Les  citoyens de Gignac ont aussi leur mot à dire même si, comme on l’entend souvent, les membres du conseil municipal ont été élus et sont donc légitimes pour prendre toutes les décisions concernant notre village. Nous posons ici de nouveau la question : la démocratie s’exerce t-elle uniquement lors des élections ? Il semble que les mouvements sociaux qui ébranlent aujourd’hui notre pays démentent cette vérité. N’hésitez pas à vous exprimer sur ce sujet car c’est de l’avenir de votre village qu’il s’agit !

Une réunion publique à ne pas manquer le 8 février

Mercredi 8 février à 18 heures dans la salle du Bellay à Souillac se tiendra une réunion publique initiée par Cauvaldor dont la thématique est : « À LA RENCONTRE DES HABITANTS ».

Il s’agira de la 6ème réunion organisée par notre intercommunalité et son président pour nous présenter les réalisations et les projets à venir sur notre territoire.

Nous avons participé à la première de ces réunions qui s’est tenue fin novembre à Biars et nous ne pouvons que vous recommander de venir à Souillac pour un moment de vrais échanges entre les élus et le public. Parce qu’au-delà de la présentation des réalisations de Cauvaldor, l’intérêt premier c’est de rencontrer les dirigeants de cette grande structure et de dialoguer avec eux sur l’avenir de celle-ci.

Et d’après notre première expérience de Biars, ce fut un vrai dialogue avec des réponses concrètes relativement aux demandes et aux interrogations des participants.
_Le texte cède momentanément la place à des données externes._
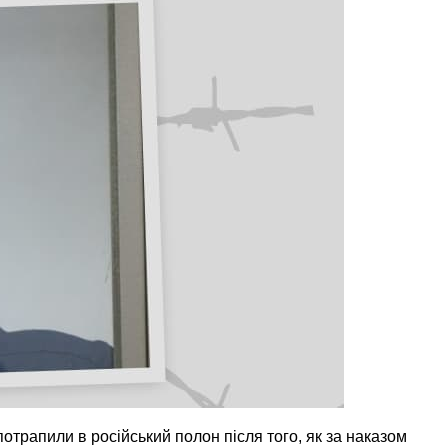
отрапили в російський полон після того, як за наказом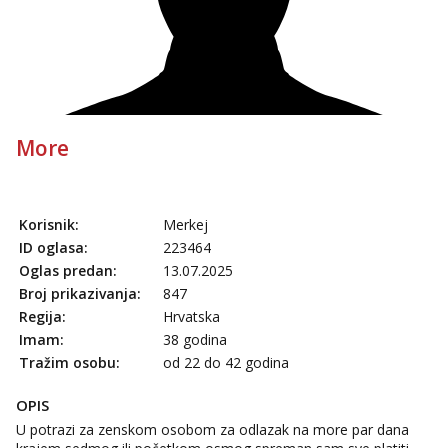
More
Korisnik:
Merkej
ID oglasa:
223464
Oglas predan:
13.07.2025
Broj prikazivanja:
847
Regija:
Hrvatska
Imam:
38 godina
Tražim osobu:
od 22 do 42 godina
OPIS
U potrazi za zenskom osobom za odlazak na more par dana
Bref un agréable moment de démocratie locale.

 

RÉUNIONS PUBLIQUES : CAUVALDOR À LA RENCONTRE DES HABITANTS

Raphaël Daubet, président de Cauvaldor entouré des vice-présidents, invite les habitants du territoire à une réunion publique.

Ce sera l’occasion d’échanger avec les élus de la collectivité, de poser des questions, d’exprimer des idées ou tout simplement d’en savoir plus sur le rôle et les compétences exercées par la communauté de communes : la voirie, l’économie, la santé, l’enfance, etc.

Une période difficile s’annonce : habitants et élus devront y faire face ensemble et cette rencontre s’inscrit dans une démarche d’écoute qui se reproduira dans les cinq bassins de vie principaux du territoire.

DATES ET HORAIRES DES RÉUNIONS PUBLIQUES : 

– Mercredi 30 novembre 2022 : salle des fêtes de Biars-sur-Cère – 18h30-

– Mercredi 04 janvier 2023 : salle polyvalente de Sousceyrac-en-Quercy – 18 h

– Mercredi 11 janvier 2023 : salle des fêtes de Payrac – 18 h

– Mercredi 25 janvier 2023 : salle des fêtes de Gramat – 18 h

– Mercredi 01 février 2023 : salle des fêtes de Vayrac – 18 h

Mercredi 08 février :  salle du Bellay à Souillac – 18 h

–  Mercredi 15 février 2022 : salle du conseil municipal, mairie de Saint-Céré  – 18 h (L’entrée se fera par la rue faubourg Lascabanes, au n°91 -accès par escalier en pierre).

Les réunions seront suivies d’un verre de l’amitié.